A la suite des États généraux de la bioéthique·, le Comité Consultatif national d’Ethique (CCNE) a rendu ce mercredi 29 mai un avis sur les enjeux éthiques que soulève l’utilisation des « données massives » (Big data) dans le domaine de la santé.
Deux propos préliminaires sont soulevés par le CCNE :
- Premièrement : la donnée de santé ne se limite pas à la donnée recueillie dans un cadre médical (mesures biologiques, caractéristiques génomiques, données cliniques, etc.). En effet, le croisement de plusieurs sources de données sans lien avec la santé peut quand même contribuer à la création d’une information relative à la santé d’une personne.
- Deuxièmement : le contexte technologique changeant nécessite que les dispositifs de protection des personnes soient régulièrement évalués et mis à jour.
L’avis précise ensuite que l’utilisation du Big data brouille les pistes sur plusieurs tableaux. Il est souligné que la séparation entre vie privée et vie publique est de plus en plus ténue avec les croisements de données (ex : géolocalisation du smartphone) rendant possible le profilage.
Le CCNE identifie, et c’est un point très important pour les usagers, que la notion de consentement libre et éclairé, droit fondamental reconnu par tous, est menacé par l’utilisation d’outils technologiques de type big data. Pour faire face à ce risque de dégradation du consentement, le RGPD, corpus réglementaire européen, propose que l’on responsabilise les acteurs : les organisations qui manipulent des données doivent annoncer la couleur et indiquer à l’utilisateur final ce qui sera fait de leurs données. Une démarche de responsabilisation plutôt qu’une logique de contrôle exhaustif a priori.

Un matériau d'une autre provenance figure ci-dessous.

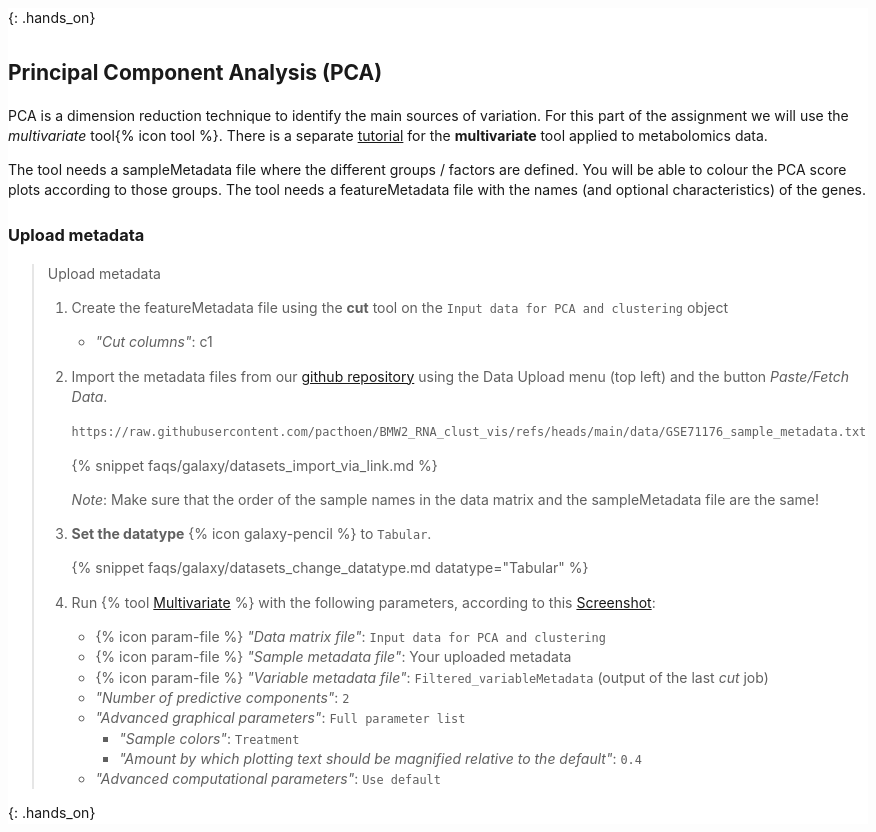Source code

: >
{: .hands_on}


## Principal Component Analysis (PCA)
PCA is a dimension reduction technique to identify the main sources of variation.
For this part of the assignment we will use the _multivariate_ tool{% icon tool %}. There is a separate [tutorial](https://training.galaxyproject.org/topics/metabolomics/tutorials/lcms-dataprocessing/tutorial.html#bibliography) for the **multivariate** tool applied to metabolomics data.

The tool needs a sampleMetadata file where the different groups / factors are defined. You will be able to colour the PCA score plots according to those groups.
The tool needs a featureMetadata file with the names (and optional characteristics) of the genes.

### Upload metadata

> <hands-on-title> Upload metadata</hands-on-title>
>
> 1. Create the featureMetadata file using the **cut** tool on the `Input data for PCA and clustering` object
>    - *"Cut columns"*: c1
> 2. Import the metadata files from our [github repository](https://github.com/pacthoen/BMW2_RNA_clust_vis) using the Data Upload menu (top left) and the button _Paste/Fetch Data_.
>
>    ```text
>    https://raw.githubusercontent.com/pacthoen/BMW2_RNA_clust_vis/refs/heads/main/data/GSE71176_sample_metadata.txt
>    ```
>
>    {% snippet faqs/galaxy/datasets_import_via_link.md %}
>
>    *Note*: Make sure that the order of the sample names in the data matrix and the sampleMetadata file are the same!
>
> 3. **Set the datatype** {% icon galaxy-pencil %} to `Tabular`.
>
>    {% snippet faqs/galaxy/datasets_change_datatype.md datatype="Tabular" %}
>
> 4. Run {% tool [Multivariate](toolshed.g2.bx.psu.edu/repos/ethevenot/multivariate/Multivariate/2.3.10) %} with the following parameters, according to this [Screenshot](https://github.com/pacthoen/BMW2_RNA_clust_vis/blob/main/screenshots/Screenshot%202025-05-23%20124140.png):
>    - {% icon param-file %} *"Data matrix file"*: `Input data for PCA and clustering`
>    - {% icon param-file %} *"Sample metadata file"*: Your uploaded metadata
>    - {% icon param-file %} *"Variable metadata file"*: `Filtered_variableMetadata` (output of the last _cut_ job)
>    - *"Number of predictive components"*: `2`
>    - *"Advanced graphical parameters"*: `Full parameter list`
>        - *"Sample colors"*: `Treatment`
>        - *"Amount by which plotting text should be magnified relative to the default"*: `0.4`
>    - *"Advanced computational parameters"*: `Use default`
>
{: .hands_on}
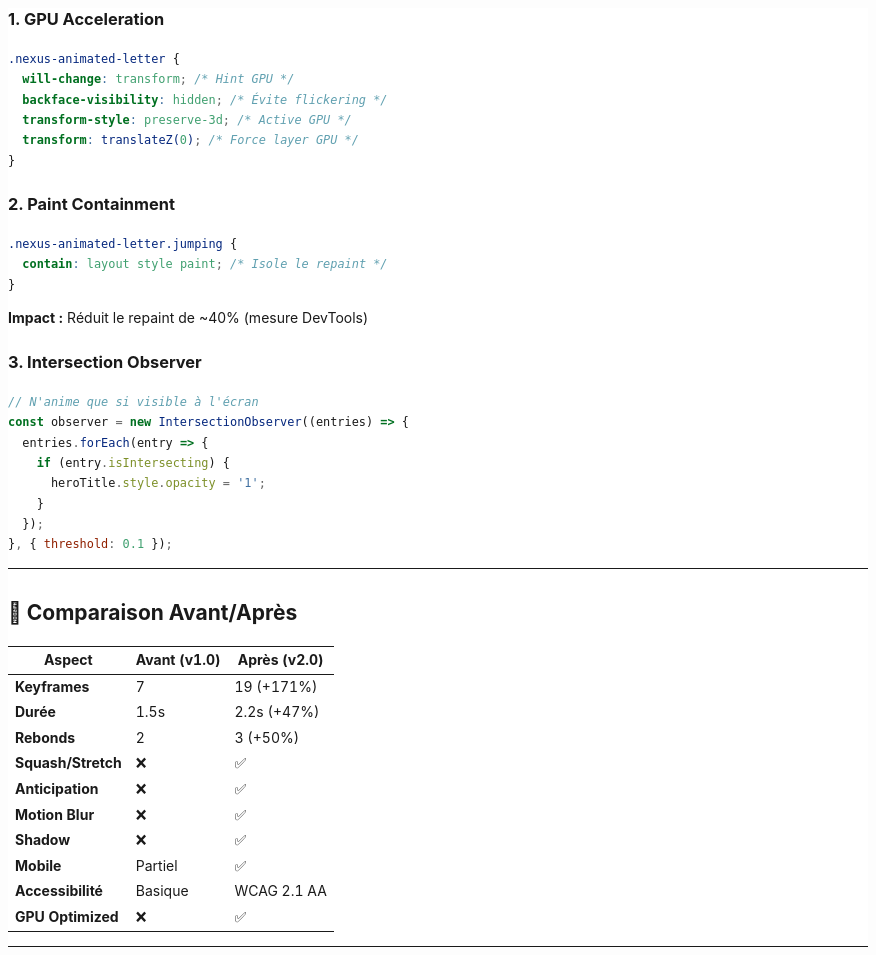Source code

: ### **1. GPU Acceleration**

```css
.nexus-animated-letter {
  will-change: transform; /* Hint GPU */
  backface-visibility: hidden; /* Évite flickering */
  transform-style: preserve-3d; /* Active GPU */
  transform: translateZ(0); /* Force layer GPU */
}
```

### **2. Paint Containment**

```css
.nexus-animated-letter.jumping {
  contain: layout style paint; /* Isole le repaint */
}
```

**Impact :** Réduit le repaint de ~40% (mesure DevTools)

### **3. Intersection Observer**

```javascript
// N'anime que si visible à l'écran
const observer = new IntersectionObserver((entries) => {
  entries.forEach(entry => {
    if (entry.isIntersecting) {
      heroTitle.style.opacity = '1';
    }
  });
}, { threshold: 0.1 });
```

---

## 🎯 Comparaison Avant/Après

| Aspect | Avant (v1.0) | Après (v2.0) |
|--------|--------------|--------------|
| **Keyframes** | 7 | 19 (+171%) |
| **Durée** | 1.5s | 2.2s (+47%) |
| **Rebonds** | 2 | 3 (+50%) |
| **Squash/Stretch** | ❌ | ✅ |
| **Anticipation** | ❌ | ✅ |
| **Motion Blur** | ❌ | ✅ |
| **Shadow** | ❌ | ✅ |
| **Mobile** | Partiel | ✅ |
| **Accessibilité** | Basique | WCAG 2.1 AA |
| **GPU Optimized** | ❌ | ✅ |

---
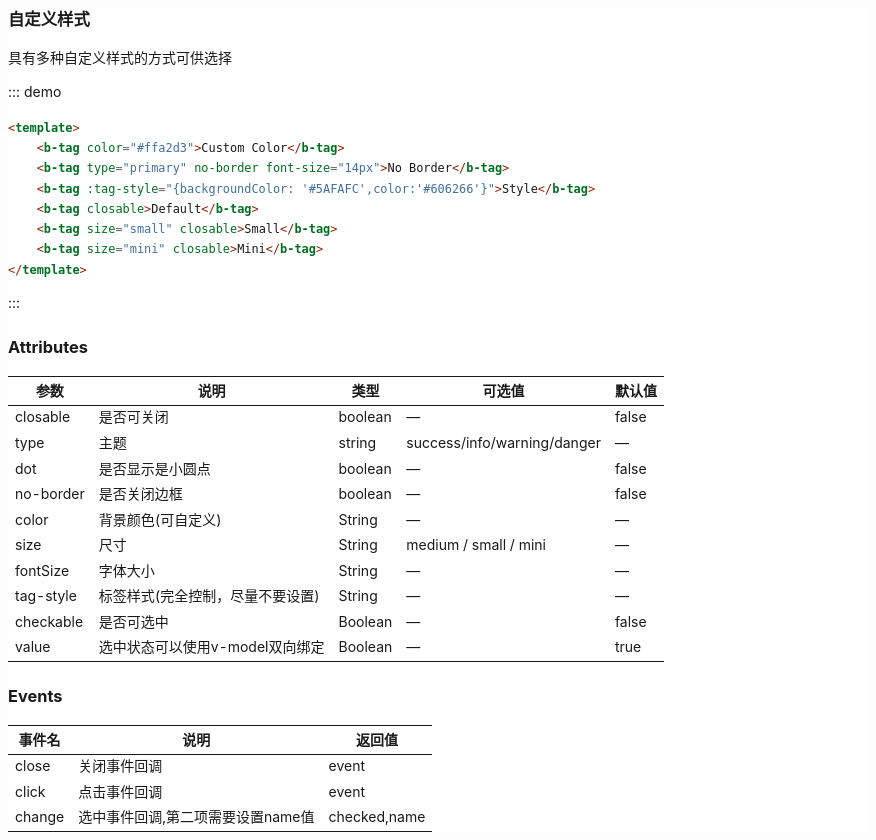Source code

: ### 自定义样式

具有多种自定义样式的方式可供选择

::: demo 
```html
<template>
    <b-tag color="#ffa2d3">Custom Color</b-tag>
    <b-tag type="primary" no-border font-size="14px">No Border</b-tag>
    <b-tag :tag-style="{backgroundColor: '#5AFAFC',color:'#606266'}">Style</b-tag>
    <b-tag closable>Default</b-tag>
    <b-tag size="small" closable>Small</b-tag>
    <b-tag size="mini" closable>Mini</b-tag>
</template>
```
:::

### Attributes

| 参数      | 说明    | 类型      | 可选值       | 默认值   |
|---------- |-------- |---------- |-------------  |-------- |
| closable     | 是否可关闭   | boolean  |   —            |    false    |
| type     | 主题   | string  |   success/info/warning/danger     |    —         |
| dot     |  是否显示是小圆点   | boolean  |   —         |    false       |
| no-border     |  是否关闭边框   | boolean  |   —         |    false       |
| color    |  背景颜色(可自定义)   | String  |   —         |    —          |
| size    |  尺寸   | String  |   medium / small / mini       |    —          |
| fontSize    |  字体大小   | String  |    —      |    —          |
| tag-style    |  标签样式(完全控制，尽量不要设置)   | String  |    —      |    —          |
| checkable    |  是否可选中   | Boolean  |    —      |   false       |
| value |  选中状态可以使用v-model双向绑定    | Boolean  |    —      |   true        |

### Events

| 事件名      | 说明    | 返回值      |
|---------- |-------- |---------- |
| close    | 关闭事件回调   | event  |
| click    | 点击事件回调   | event  |
| change   | 选中事件回调,第二项需要设置name值   | checked,name  |
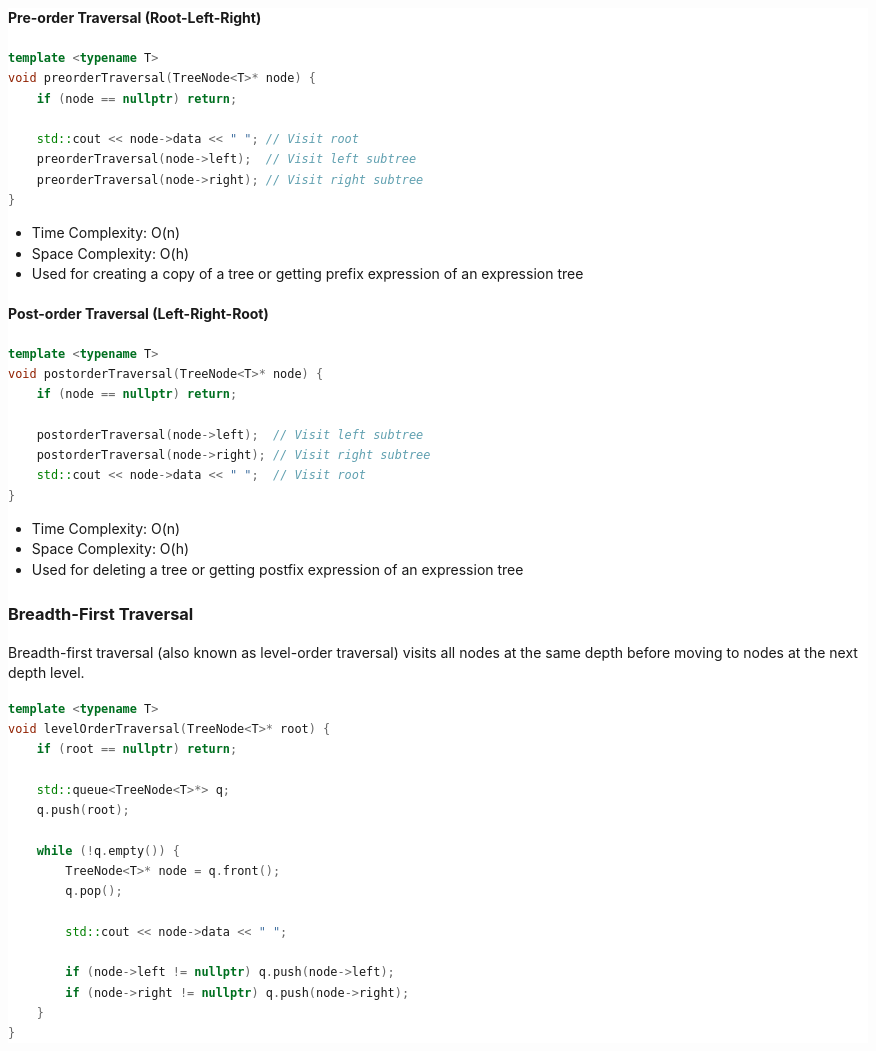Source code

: #### Pre-order Traversal (Root-Left-Right)

```cpp
template <typename T>
void preorderTraversal(TreeNode<T>* node) {
    if (node == nullptr) return;
    
    std::cout << node->data << " "; // Visit root
    preorderTraversal(node->left);  // Visit left subtree
    preorderTraversal(node->right); // Visit right subtree
}
```

- Time Complexity: O(n)
- Space Complexity: O(h)
- Used for creating a copy of a tree or getting prefix expression of an expression tree

#### Post-order Traversal (Left-Right-Root)

```cpp
template <typename T>
void postorderTraversal(TreeNode<T>* node) {
    if (node == nullptr) return;
    
    postorderTraversal(node->left);  // Visit left subtree
    postorderTraversal(node->right); // Visit right subtree
    std::cout << node->data << " ";  // Visit root
}
```

- Time Complexity: O(n)
- Space Complexity: O(h)
- Used for deleting a tree or getting postfix expression of an expression tree

### Breadth-First Traversal

Breadth-first traversal (also known as level-order traversal) visits all nodes at the same depth before moving to nodes at the next depth level.

```cpp
template <typename T>
void levelOrderTraversal(TreeNode<T>* root) {
    if (root == nullptr) return;
    
    std::queue<TreeNode<T>*> q;
    q.push(root);
    
    while (!q.empty()) {
        TreeNode<T>* node = q.front();
        q.pop();
        
        std::cout << node->data << " ";
        
        if (node->left != nullptr) q.push(node->left);
        if (node->right != nullptr) q.push(node->right);
    }
}
```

Cependant, fait remarquer le CCNE, encore faut-il que ces organisations soient loyales dans leurs comportements, fassent preuve de transparence dans leur processus, et puissent être contrôlées par des tiers.
Le CCNE estime par ailleurs qu’une « garantie humaine » des différentes étapes du processus de l’analyse des données, est nécessaire.
Ces étapes sont :
- La qualité et l’adéquation des données sélectionnées pour entraîner les algorithmes ;
- L’adéquation du choix des traitements algorithmiques à la question posée ;
- La vérification sur un jeu de données indépendantes de la robustesse et de l’exactitude du résultat donné par l’algorithme.
Le CCNE rappelle que « la relation de soin se fonde sur une relation humaine directe, basée sur la confiance et un ensemble de décisions véritablement partagées entre le médecin et le patient, même si l’informatisation des systèmes de soin est maintenant généralisée ».
Trois principes éthiques peuvent être fragilisés par l’utilisation des données massives :
- Le secret médical, « par la multiplication des informations partagées et échangées entre divers acteurs, dont certains ne relèvent pas du milieu médical » ;
- La responsabilité de la décision médicale, « par le risque d’automatisation que crée la multiplication des logiciels algorithmiques » ;
- La relation personnelle entre le médecin et son patient, « qui est menacée d’appauvrissement avec les innovations attendues du traitement des données massives, le patient risquant d’être réduit à un ensemble de données à interpréter, semblant rendre inutile son écoute. »
Le CCNE rappelle que les technologies du numérique doivent rester une aide à la décision et estime que le temps ainsi gagné devrait être mis à profit pour libérer du temps d’écoute, d’échange, de prise en compte personnelle du patient.
Dans le cadre des protocoles de recherche, le CCNE rappelle que l’enjeu éthique principal est de trouver « le bon équilibre entre le risque d’une sous-exploitation des données limitant des recherches menées dans l‘intérêt général et celui d’un partage des données trop large et insuffisamment contrôlé mettant en cause les droits fondamentaux de la personne ».
Enfin le CCNE précise que l’utilisation de nouvelles technologies en santé hors parcours de soin (réseaux sociaux, applications/objets connectés, plateformes internet etc.), peut porter atteinte à la protection des personnes : informations déloyales, non-respect du consentement à la diffusion, à l’hébergement et à la réutilisation des données de santé notamment.